Der neue Toggle erlaubt Website-Betreibern zu entscheiden, ob ihre Inhalte in generativen KI-Suchergebnissen von Google erscheinen: AI Overviews, AI Mode und KI-Features in Discover. Er ist standardmäßig aktiviert (Inhalte erscheinen in KI). Wer ihn deaktiviert, nimmt sich selbst aus den KI-Ergebnissen heraus, ohne die klassischen Google-Rankings zu beeinflussen.
Verliere ich mein Google-Ranking, wenn ich den Toggle deaktiviere?
Nein. Google hat ausdrücklich bestätigt: Das Opt-out aus KI-Features ist kein Ranking-Signal für klassische Suchergebnisse. Du verlierst nur die Sichtbarkeit in AI Overviews und AI Mode, nicht deine Position in den normalen Suchergebnissen.
Für wen sind die neuen Performance-Reports verfügbar?
Der Rollout startete im Juni 2026 mit einer Teilmenge britischer Website-Betreiber und wird seit Juli 2026 auf weitere Länder ausgeweitet: Betreiber aus den USA, Indien und der Schweiz melden bereits Zugang. In Deutschland ist die Funktion noch nicht freigeschaltet (Stand 10.07.2026), kann aber jeden Tag kommen. Du erkennst den Zugang daran, dass in der Search Console unter „Leistung" ein neuer Bereich für generative KI erscheint.
Was zeigen die neuen Performance-Reports konkret?
Die neuen Berichte zeigen Impressionsdaten für KI-Features: wie oft deine Seiten in AI Overviews und AI Mode erscheinen, welche Seiten die höchste KI-Sichtbarkeit haben und aus welchen Ländern und Geräten diese Impressionen kommen. Klick-Daten sind in der aktuellen Version noch nicht enthalten.
Lohnt sich GEO-Optimierung schon, bevor ich Zugang zu den Reports habe?

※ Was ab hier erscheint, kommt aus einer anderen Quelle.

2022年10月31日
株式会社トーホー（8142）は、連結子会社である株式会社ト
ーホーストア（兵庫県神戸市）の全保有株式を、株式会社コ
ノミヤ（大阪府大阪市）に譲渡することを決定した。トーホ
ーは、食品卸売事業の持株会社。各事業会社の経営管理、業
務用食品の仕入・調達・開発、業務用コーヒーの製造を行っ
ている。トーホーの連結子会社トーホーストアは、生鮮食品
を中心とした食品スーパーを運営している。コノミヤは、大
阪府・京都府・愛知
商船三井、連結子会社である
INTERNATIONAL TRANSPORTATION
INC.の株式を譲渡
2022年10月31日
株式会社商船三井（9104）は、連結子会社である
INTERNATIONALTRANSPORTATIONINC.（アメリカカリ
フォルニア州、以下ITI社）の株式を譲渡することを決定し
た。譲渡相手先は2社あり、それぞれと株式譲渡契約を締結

Ja. Die Reports messen die Wirkung von Inhalten, die jetzt schon vorhanden sind. Wer mit GEO-Optimierung wartet, bis er Zugang zu den Reports hat, verschenkt die Zeit, in der seine Inhalte bereits von KI-Systemen eingelesen und bewertet werden. Früher starten bedeutet früher messbar besser dastehen.